= Beginning of Section =

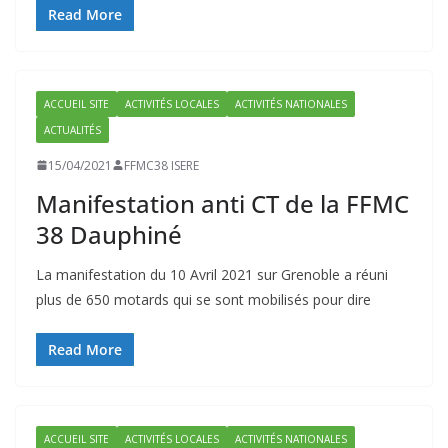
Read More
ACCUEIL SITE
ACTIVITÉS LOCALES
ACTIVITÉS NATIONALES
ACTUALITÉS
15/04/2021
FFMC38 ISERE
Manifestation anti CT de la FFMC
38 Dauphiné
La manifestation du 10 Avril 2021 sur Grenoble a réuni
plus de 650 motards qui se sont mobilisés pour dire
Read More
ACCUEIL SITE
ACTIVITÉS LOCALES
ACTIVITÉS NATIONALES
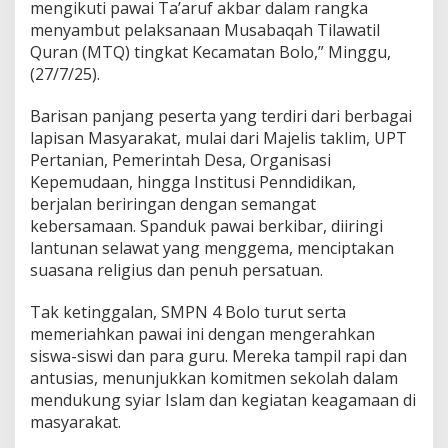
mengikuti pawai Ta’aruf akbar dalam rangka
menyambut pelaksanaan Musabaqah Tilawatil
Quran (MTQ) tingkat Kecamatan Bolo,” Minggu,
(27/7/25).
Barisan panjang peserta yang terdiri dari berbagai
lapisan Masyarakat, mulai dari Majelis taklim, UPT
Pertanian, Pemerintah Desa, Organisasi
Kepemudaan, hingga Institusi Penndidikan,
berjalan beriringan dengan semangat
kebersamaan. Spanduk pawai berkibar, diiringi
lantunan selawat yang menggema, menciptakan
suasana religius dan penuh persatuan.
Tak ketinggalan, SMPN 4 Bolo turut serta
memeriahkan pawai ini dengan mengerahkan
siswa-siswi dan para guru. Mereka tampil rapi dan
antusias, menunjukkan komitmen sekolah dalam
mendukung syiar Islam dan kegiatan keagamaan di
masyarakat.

= End of Section =
= Beginning of Section =

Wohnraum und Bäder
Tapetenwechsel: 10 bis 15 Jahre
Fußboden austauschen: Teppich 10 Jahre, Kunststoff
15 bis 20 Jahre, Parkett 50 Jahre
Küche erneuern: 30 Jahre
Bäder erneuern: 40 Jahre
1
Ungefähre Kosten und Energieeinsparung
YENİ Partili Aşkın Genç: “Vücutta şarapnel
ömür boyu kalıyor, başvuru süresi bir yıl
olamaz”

= End of Section =

_DIRECTIONS FOR THIS TASK_
Report every line in the data above in which the word "erneuern" appears.

_SOLUTION FOR THIS EXERCISE_
Küche erneuern: 30 Jahre
Bäder erneuern: 40 Jahre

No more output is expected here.